Mobile Genetic Elements: Can silencing of transposons contribute to variation in effector gene expression in Phytophthora infestans? (2012) | autophagy | Scoop.it

Transposable elements are ubiquitous residents in eukaryotic genomes. Often considered to be genomic parasites, they can lead to dramatic changes in genome organization, gene expression, and gene evolution. The oomycete plant pathogen Phytophthora infestans has evolved a genome organization where core biology genes are predominantly located in genome regions that have relatively few resident transposons. In contrast, disease effector-encoding genes are most frequently located in rapidly evolving genomic regions that are rich in transposons. P. infestans, as a eukaryote, likely uses RNA silencing to minimize the activity of transposons.
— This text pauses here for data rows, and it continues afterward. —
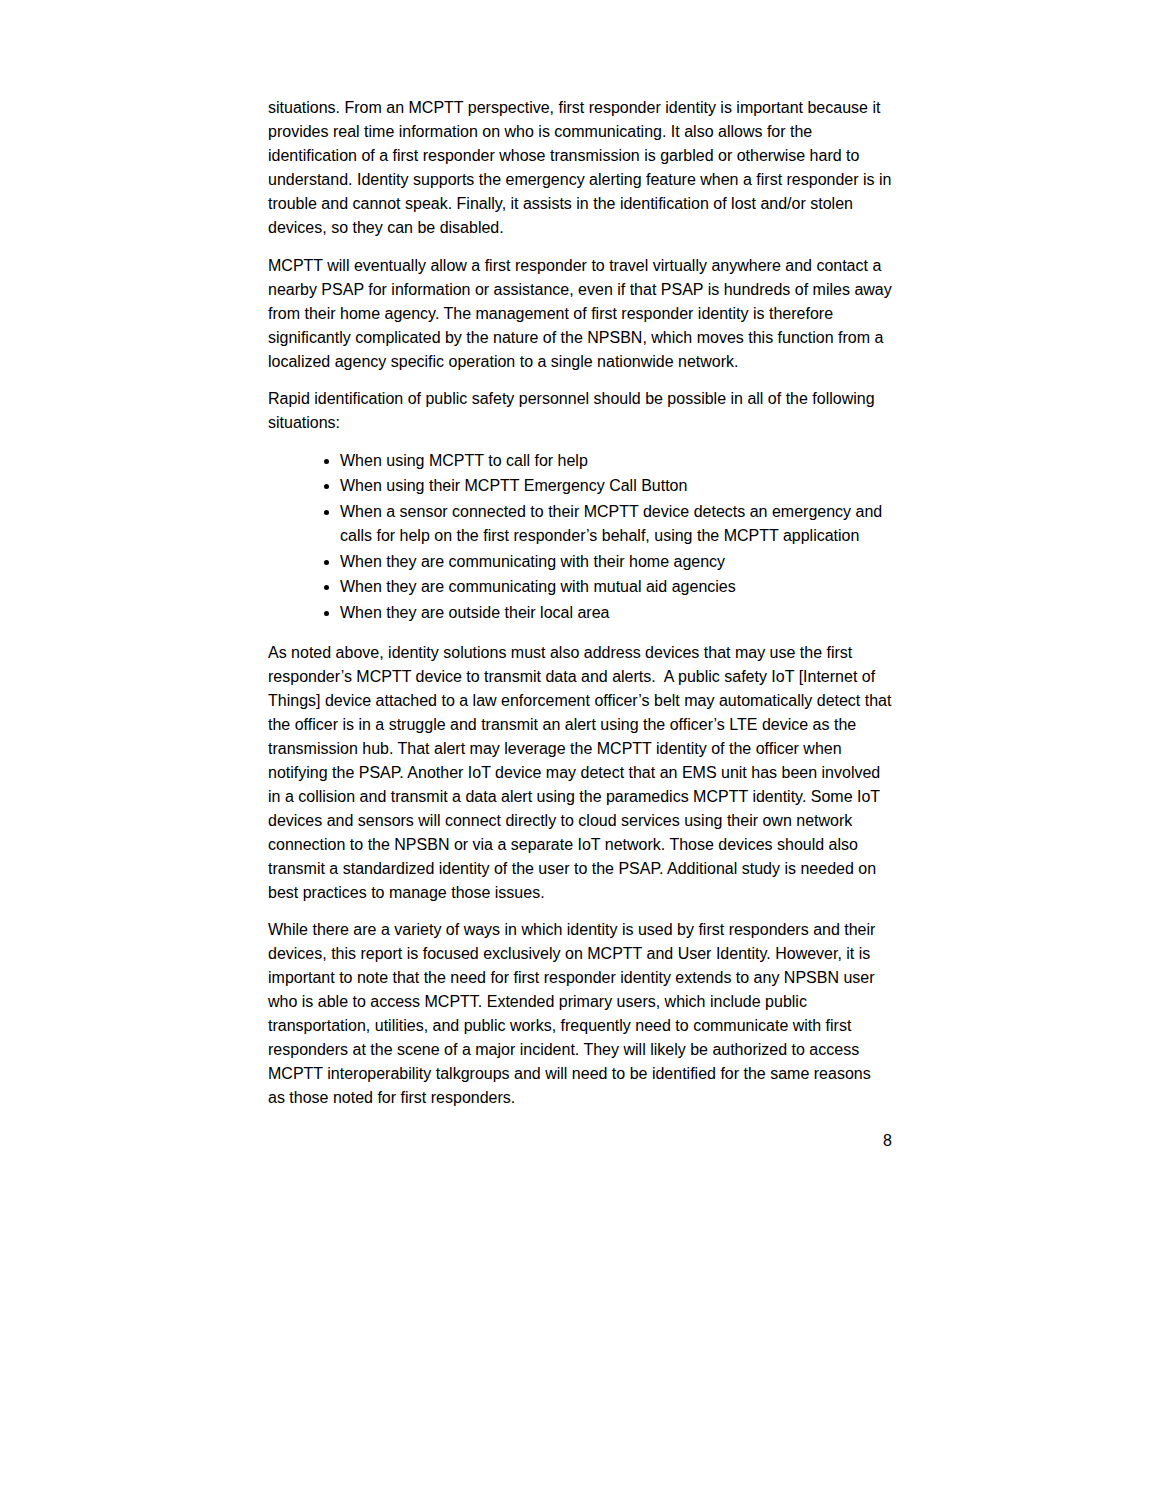situations. From an MCPTT perspective, first responder identity is important because it provides real time information on who is communicating. It also allows for the identification of a first responder whose transmission is garbled or otherwise hard to understand. Identity supports the emergency alerting feature when a first responder is in trouble and cannot speak. Finally, it assists in the identification of lost and/or stolen devices, so they can be disabled.
MCPTT will eventually allow a first responder to travel virtually anywhere and contact a nearby PSAP for information or assistance, even if that PSAP is hundreds of miles away from their home agency. The management of first responder identity is therefore significantly complicated by the nature of the NPSBN, which moves this function from a localized agency specific operation to a single nationwide network.
Rapid identification of public safety personnel should be possible in all of the following situations:
When using MCPTT to call for help
When using their MCPTT Emergency Call Button
When a sensor connected to their MCPTT device detects an emergency and calls for help on the first responder’s behalf, using the MCPTT application
When they are communicating with their home agency
When they are communicating with mutual aid agencies
When they are outside their local area
As noted above, identity solutions must also address devices that may use the first responder’s MCPTT device to transmit data and alerts. A public safety IoT [Internet of Things] device attached to a law enforcement officer’s belt may automatically detect that the officer is in a struggle and transmit an alert using the officer’s LTE device as the transmission hub. That alert may leverage the MCPTT identity of the officer when notifying the PSAP. Another IoT device may detect that an EMS unit has been involved in a collision and transmit a data alert using the paramedics MCPTT identity. Some IoT devices and sensors will connect directly to cloud services using their own network connection to the NPSBN or via a separate IoT network. Those devices should also transmit a standardized identity of the user to the PSAP. Additional study is needed on best practices to manage those issues.
While there are a variety of ways in which identity is used by first responders and their devices, this report is focused exclusively on MCPTT and User Identity. However, it is important to note that the need for first responder identity extends to any NPSBN user who is able to access MCPTT. Extended primary users, which include public transportation, utilities, and public works, frequently need to communicate with first responders at the scene of a major incident. They will likely be authorized to access MCPTT interoperability talkgroups and will need to be identified for the same reasons as those noted for first responders.
8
We have shown that fusion of a short interspersed element (SINE) to an effector gene in P. infestans leads to the silencing of both the introduced fusion and endogenous homologous sequences. This is also likely to occur naturally in the genome of P. infestans, as transcriptional inactivation of effectors is known to occur, and over half of the translocated “RXLR class” of effectors are located within 2 kb of transposon sequences in the P. infestans genome. In this commentary, we review the diverse transposon inventory of P. infestans, its control by RNA silencing, and consequences for expression modulation of nearby effector genes in this economically important plant pathogen.